One of the Home Depot's near me carries maple, poplar, and oak. I asked someone who works there and they said that it is kiln dried. Does that mean that it's good to use to make guitars that will last for a long time? Any advice or guidance would be appreciated. thanks


----------



## summitguitar (Jan 30, 2008)

bob benedetto in his books says hes worked with both naturally dryed and kiln dried woods, and he cant tell the difference, seeing as his guitars go for around 25K+ i wouldnt worry about it. Whats important is the moisture content, usually around 12% for an acoustic.


----------



## Hamm Guitars (Jan 12, 2007)

I actually tried a piece of 1/4" poplar from home depot for a top of a pine tele.

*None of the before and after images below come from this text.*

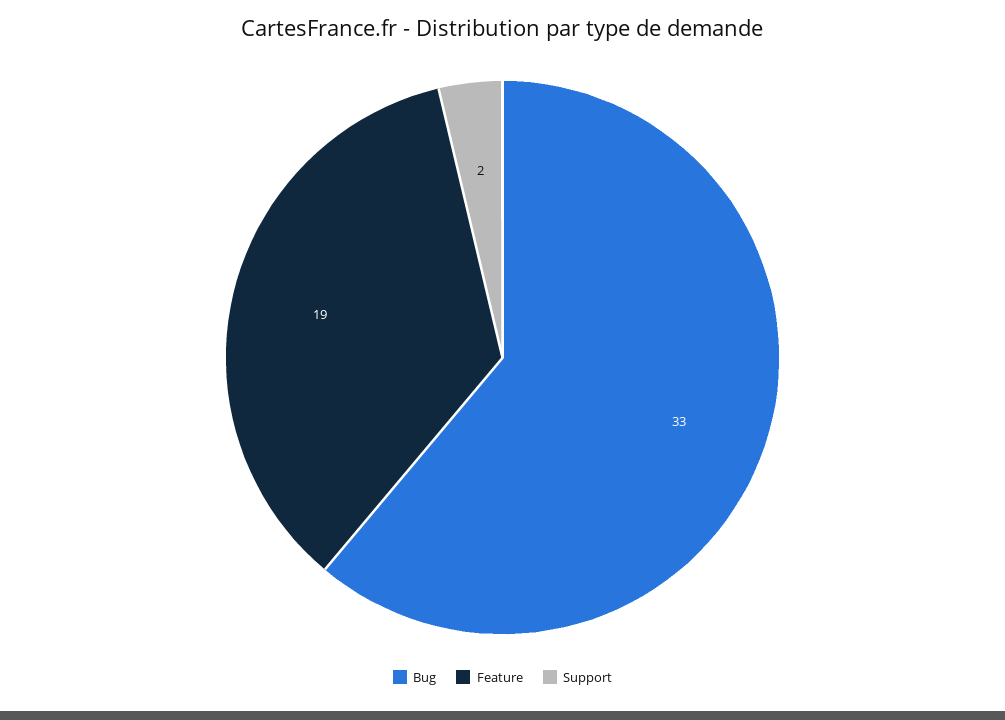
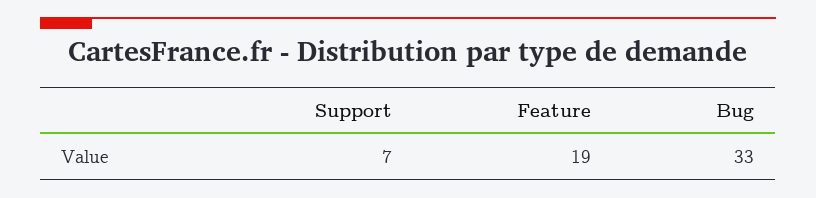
  {
    "Bug": 33,
    "Feature": 19,
-   "Support": 2
+   "Support": 7
  }

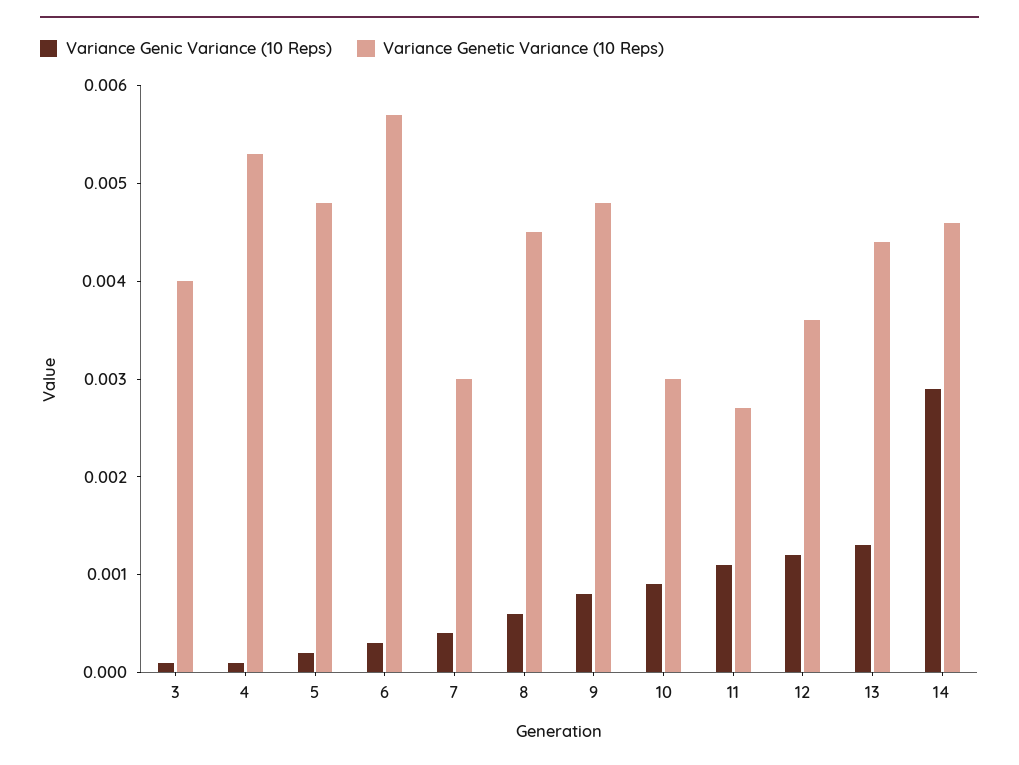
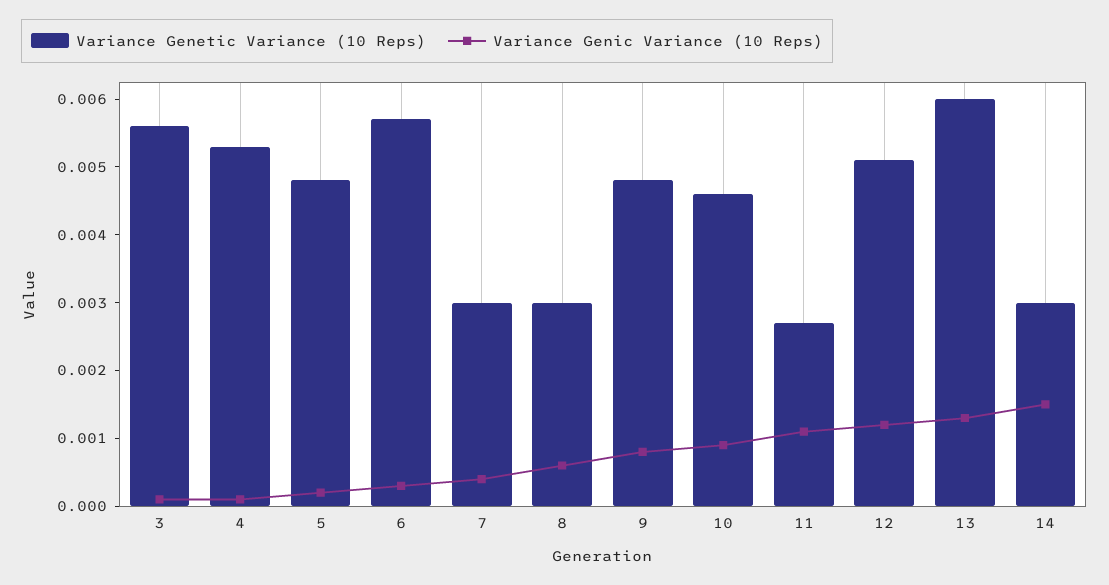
  {
    "Variance Genic Variance (10 Reps)": {
      "3": 0.0001,
      "4": 0.0001,
      "5": 0.0002,
      "6": 0.0003,
      "7": 0.0004,
      "8": 0.0006,
      "9": 0.0008,
      "10": 0.0009,
      "11": 0.0011,
      "12": 0.0012,
      "13": 0.0013,
-     "14": 0.0029
+     "14": 0.0015
    },
    "Variance Genetic Variance (10 Reps)": {
-     "3": 0.004,
+     "3": 0.0055,
      "4": 0.0053,
      "5": 0.0048,
      "6": 0.0057,
      "7": 0.003,
-     "8": 0.0045,
+     "8": 0.003,
      "9": 0.0048,
-     "10": 0.003,
+     "10": 0.0045,
      "11": 0.0027,
-     "12": 0.0036,
+     "12": 0.005,
-     "13": 0.0044,
+     "13": 0.006,
-     "14": 0.0046
+     "14": 0.003
    }
  }

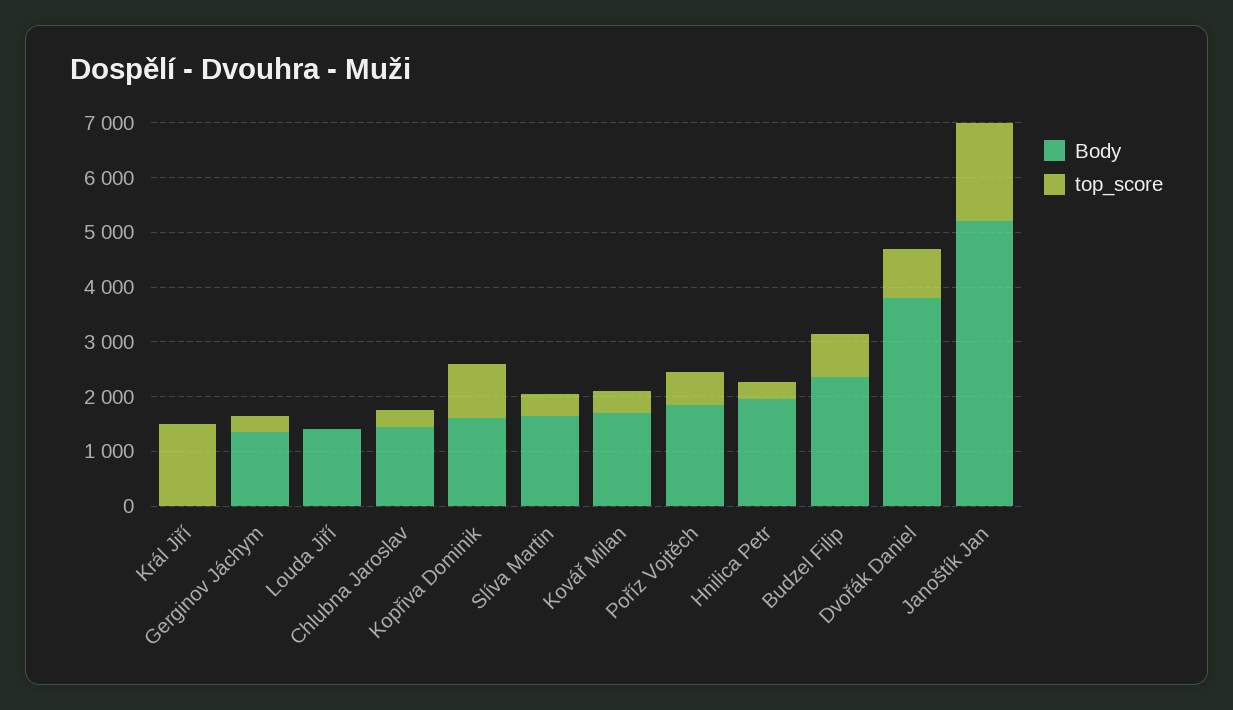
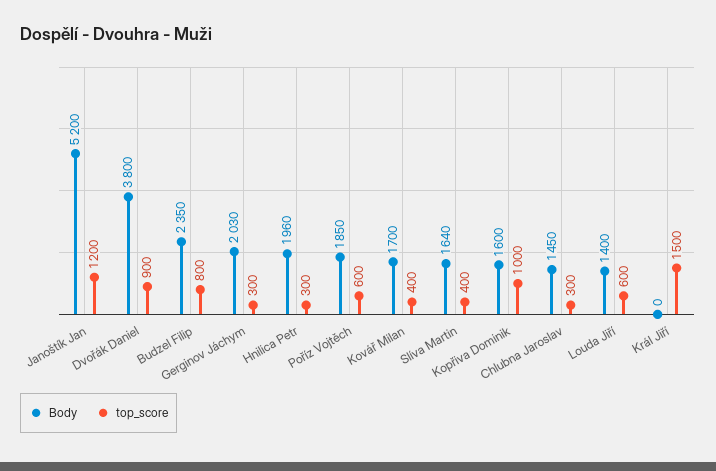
  {
    "Body": {
      "Král Jiří": 0,
-     "Gerginov Jáchym": 1400,
+     "Gerginov Jáchym": 2030,
      "Louda Jiří": 1400,
      "Chlubna Jaroslav": 1450,
      "Kopřiva Dominik": 1600,
      "Slíva Martin": 1640,
      "Kovář Milan": 1700,
      "Poříz Vojtěch": 1850,
      "Hnilica Petr": 1960,
      "Budzel Filip": 2350,
      "Dvořák Daniel": 3800,
      "Janoštík Jan": 5200
    },
    "top_score": {
      "Král Jiří": 1500,
      "Gerginov Jáchym": 300,
-     "Louda Jiří": 0,
+     "Louda Jiří": 600,
      "Chlubna Jaroslav": 300,
      "Kopřiva Dominik": 1000,
      "Slíva Martin": 400,
      "Kovář Milan": 400,
      "Poříz Vojtěch": 600,
      "Hnilica Petr": 300,
      "Budzel Filip": 800,
      "Dvořák Daniel": 900,
-     "Janoštík Jan": 1800
+     "Janoštík Jan": 1200
    }
  }

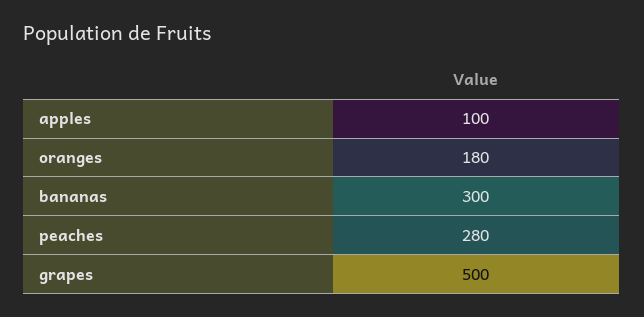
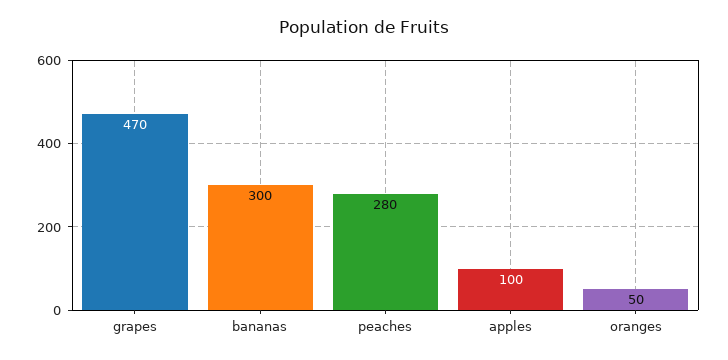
  {
    "apples": 100,
-   "oranges": 180,
+   "oranges": 50,
    "bananas": 300,
    "peaches": 280,
-   "grapes": 500
+   "grapes": 470
  }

I dyed it dark chocolate using analine dye and the top started moving a few days later. The pine was still flat and level, the poplar had moved quite a bit.

I'm not sure that I the poplar was any cheaper than if I would have bought it through the regular sources either, so I would suggest that you locate a wood dealer. Mine is always trying to sell me mahogany....


----------



## Imported_goods (Mar 4, 2006)

Muikoma said:


> One of the Home Depot's near me carries maple, poplar, and oak. I asked someone who works there and they said that it is kiln dried. Does that mean that it's good to use to make guitars that will last for a long time? Any advice or guidance would be appreciated. thanks


I thought about buying maple from the Home Depot for a neck instead of ordering from Stew-Mac, but the wood from Home Depot was not quartersawn and it seems to be generally agreed that quartersawn wood gives a more solid, stable neck. I imagine that if you use the maple to make a laminated neck it will matter less whether the boards are flatsawn or quartersawn.

I'm lucky since I have a specialty wood shop nearby that offers woods for all types of projects, including luthier-grade stuff, so I have other options than Home Depot.


----------



## Greenman (Feb 18, 2007)

Both are Home Depot Poplar. :banana:


----------



## Muikoma (Nov 20, 2007)

I plan to go to A+M or exotic woods soon and pick up a bunch of stuff, I just thought it would be very convenient if i could drive 5 mins and get wood good enough to last.

anyway, thanks guys


----------



## shoretyus (Jan 6, 2007)

I can't use their stuff. Their sheet goods( veneer ply melimine etc) is cheaper by a lot of money but the quality is so bad I won't use it on the inside of cabinets. 

Lot's of places to but the good stuff.


----------



## Greenman (Feb 18, 2007)

shoretyus said:


> I can't use their stuff. Their sheet goods( veneer ply melimine etc) is cheaper by a lot of money but the quality is so bad I won't use it on the inside of cabinets.
> 
> Lot's of places to but the good stuff.


I'm in the process of building a couple of cabs and will not use their plywood. I spent the extra and got 5'x5' Baltic birch.


----------



## YJMUJRSRV (Jul 17, 2007)

shoretyus said:


> I can't use their stuff. Their sheet goods( veneer ply melimine etc) is cheaper by a lot of money but the quality is so bad I won't use it on the inside of cabinets.
> 
> Lot's of places to but the good stuff.


I agree. Home Depot has terrible wood. Its hard to get a 2X4 for shop shelving let alone something that needs to look nice. I looked a few times for cabinets and was horrified by the crap they stock. When you get sap all over your hands thats a hint the wood is a little green 

Burlington Exotic may be a little pricey but you could spend a day there deciding which is the nicer peice to buy. Whereas in Home Depot you'd spend the day looking for one without 10 knots falling out.


----------



## summitguitar (Jan 30, 2008)

See this is why i try to stick to ply-wood for my guitars, the quality is Very consistant lol.


----------



## RavenT (Aug 5, 2008)

*Straight or warped*

The wooden planks are standing an lining against each other making the warped. And is it the right cut you need? Since most of these places uses a thought cut instead of a quert sawn which is better for instruments.


----------



## Geek (Jun 5, 2007)

> Home Depot sells maple and poplar


If you have a Windsor Plywood nearby, compare prices. Home Depot (in Abbotsford at least) is about 30% higher for hardwoods.

Cheers!


----------